## WHAT YOU SHOULD DO
Read through the data, and wherever a line holds the word "potted", write that line out.

## SOURCE RECORDS
BEGIN

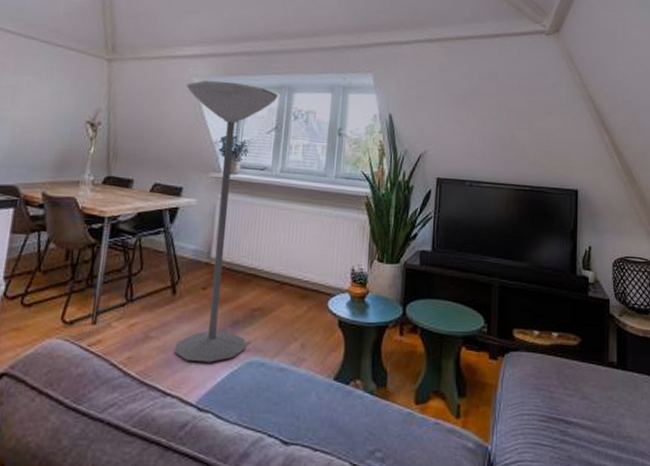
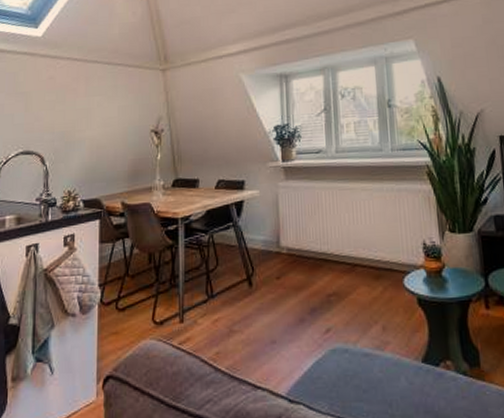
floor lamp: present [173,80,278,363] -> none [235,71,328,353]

END
BEGIN

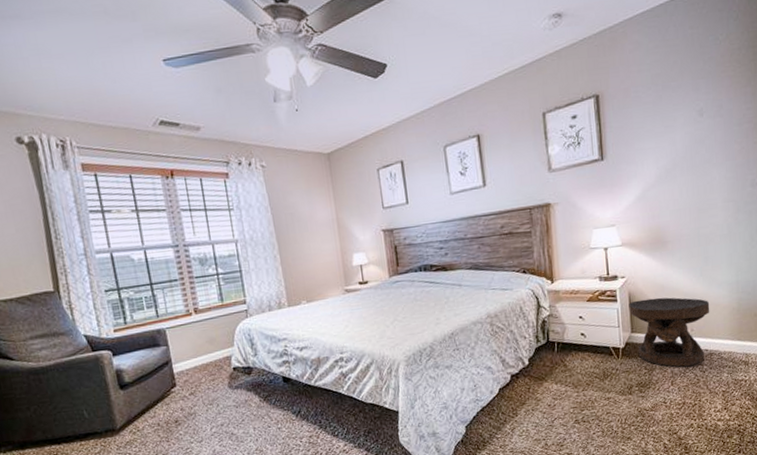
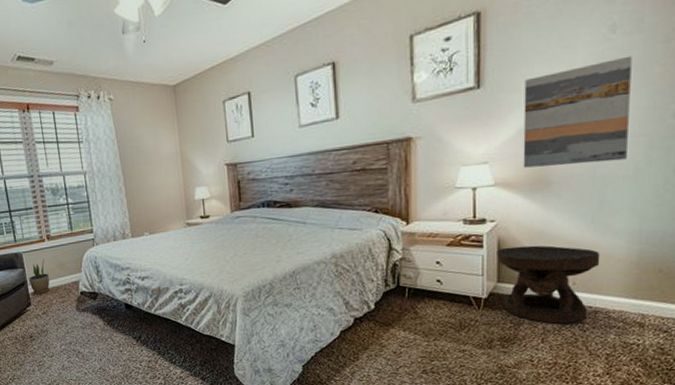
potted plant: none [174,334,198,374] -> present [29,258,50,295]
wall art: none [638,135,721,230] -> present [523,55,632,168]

END
BEGIN

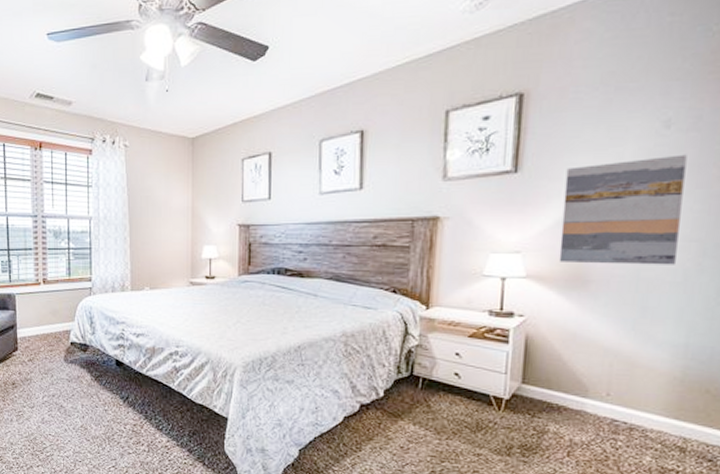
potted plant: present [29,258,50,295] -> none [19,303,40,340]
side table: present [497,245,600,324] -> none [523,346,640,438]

END

## TASK RESULT
potted plant: none [174,334,198,374] -> present [29,258,50,295]
potted plant: present [29,258,50,295] -> none [19,303,40,340]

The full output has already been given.